What is needed: Your task is to copy every line of the entries that contains "none".

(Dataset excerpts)
[Start of section]

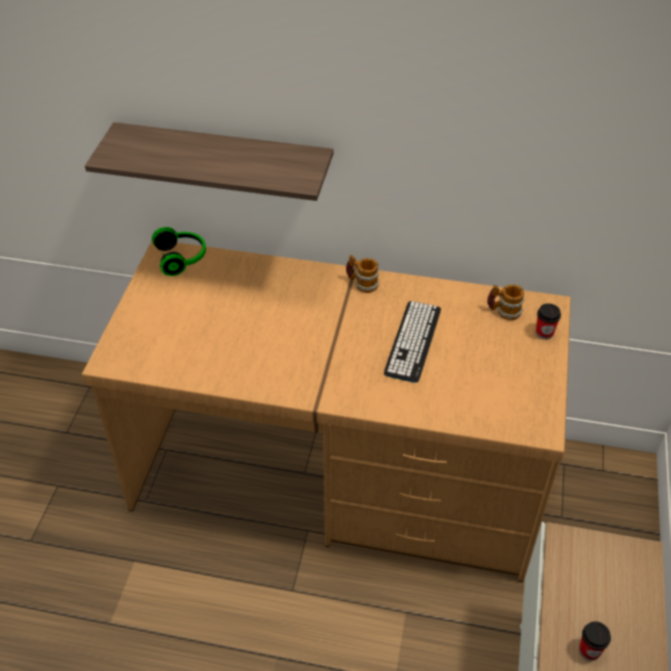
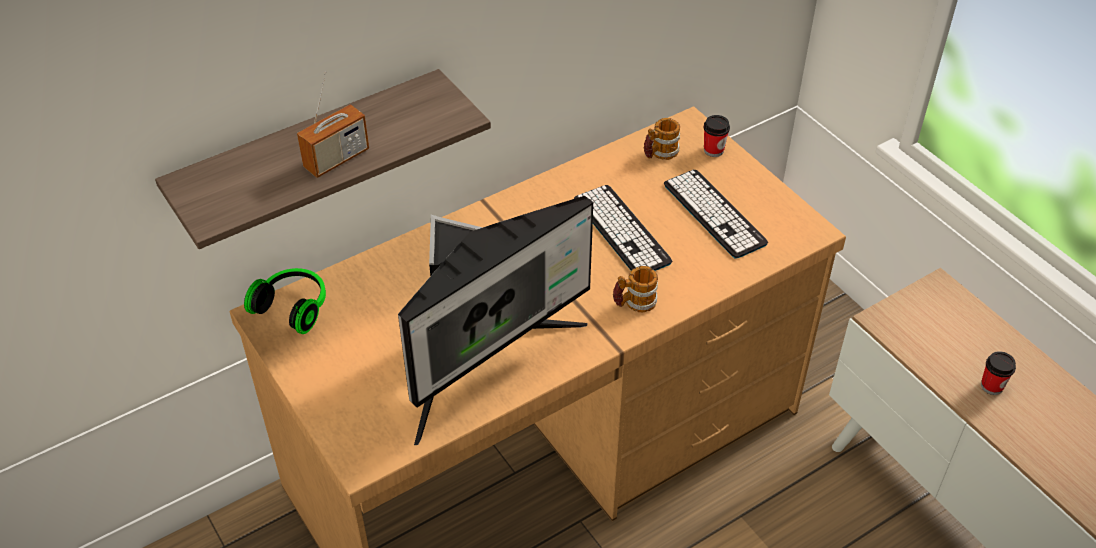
camera: 45 degrees left, 0 degrees up
(206, 165) = (336, 159): none -> radio
(233, 359) = (485, 364): none -> monitor
(362, 283) = (509, 210): mug -> mug (634, 303)
(488, 372) = (714, 214): none -> keyboard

[End of section]

Final answer:
(206, 165) = (336, 159): none -> radio
(233, 359) = (485, 364): none -> monitor
(488, 372) = (714, 214): none -> keyboard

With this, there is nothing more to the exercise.